Start of Data listing

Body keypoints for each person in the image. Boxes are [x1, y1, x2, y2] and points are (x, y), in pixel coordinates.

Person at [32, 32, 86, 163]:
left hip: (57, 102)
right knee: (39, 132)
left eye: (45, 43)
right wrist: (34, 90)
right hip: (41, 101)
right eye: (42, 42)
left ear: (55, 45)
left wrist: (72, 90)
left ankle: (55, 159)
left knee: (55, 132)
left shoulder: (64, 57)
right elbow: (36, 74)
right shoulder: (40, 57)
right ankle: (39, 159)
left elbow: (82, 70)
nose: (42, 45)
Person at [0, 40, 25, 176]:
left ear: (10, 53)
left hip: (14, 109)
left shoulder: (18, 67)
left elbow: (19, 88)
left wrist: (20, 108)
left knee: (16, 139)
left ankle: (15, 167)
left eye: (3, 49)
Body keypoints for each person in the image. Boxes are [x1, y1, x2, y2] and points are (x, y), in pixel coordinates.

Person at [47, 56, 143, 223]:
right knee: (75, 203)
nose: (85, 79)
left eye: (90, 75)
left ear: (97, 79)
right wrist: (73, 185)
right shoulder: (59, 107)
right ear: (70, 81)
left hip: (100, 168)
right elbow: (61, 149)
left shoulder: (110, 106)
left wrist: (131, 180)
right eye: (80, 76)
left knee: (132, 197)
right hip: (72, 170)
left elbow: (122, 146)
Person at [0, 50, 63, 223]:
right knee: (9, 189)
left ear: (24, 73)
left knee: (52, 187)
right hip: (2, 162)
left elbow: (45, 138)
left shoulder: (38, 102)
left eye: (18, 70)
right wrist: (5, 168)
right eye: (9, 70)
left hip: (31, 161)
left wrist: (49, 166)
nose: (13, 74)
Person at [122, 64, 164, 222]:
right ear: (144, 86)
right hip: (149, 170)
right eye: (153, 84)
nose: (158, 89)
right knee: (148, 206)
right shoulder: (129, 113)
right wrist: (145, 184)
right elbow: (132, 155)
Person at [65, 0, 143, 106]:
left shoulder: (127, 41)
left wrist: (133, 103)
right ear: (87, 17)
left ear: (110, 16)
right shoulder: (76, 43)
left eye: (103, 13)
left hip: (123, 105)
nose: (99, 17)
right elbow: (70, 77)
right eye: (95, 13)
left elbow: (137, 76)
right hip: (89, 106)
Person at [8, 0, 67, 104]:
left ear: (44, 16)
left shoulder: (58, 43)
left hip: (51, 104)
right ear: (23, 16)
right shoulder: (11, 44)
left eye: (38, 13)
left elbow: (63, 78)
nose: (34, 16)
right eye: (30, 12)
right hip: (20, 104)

End of Data listing
Start of Data listing

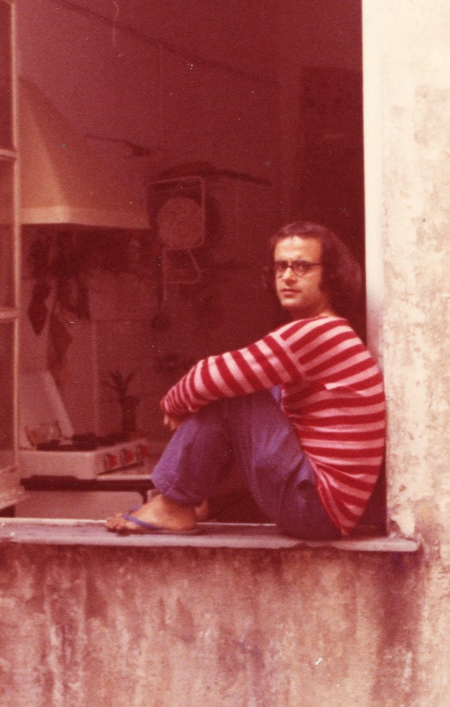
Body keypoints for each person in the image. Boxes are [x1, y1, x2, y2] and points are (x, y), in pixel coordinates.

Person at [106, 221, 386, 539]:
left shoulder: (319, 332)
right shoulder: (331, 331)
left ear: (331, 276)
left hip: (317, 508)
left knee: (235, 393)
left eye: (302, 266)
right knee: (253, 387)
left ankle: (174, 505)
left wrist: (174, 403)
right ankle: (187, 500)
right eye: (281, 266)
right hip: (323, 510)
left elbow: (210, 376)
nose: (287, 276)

End of Data listing

*Activity*. Could you show every line of the material that includes the string "ankle"?

*Solved problem*.
left ankle: (55, 159)
right ankle: (39, 159)
left ankle: (15, 167)
left ankle: (174, 505)
right ankle: (187, 500)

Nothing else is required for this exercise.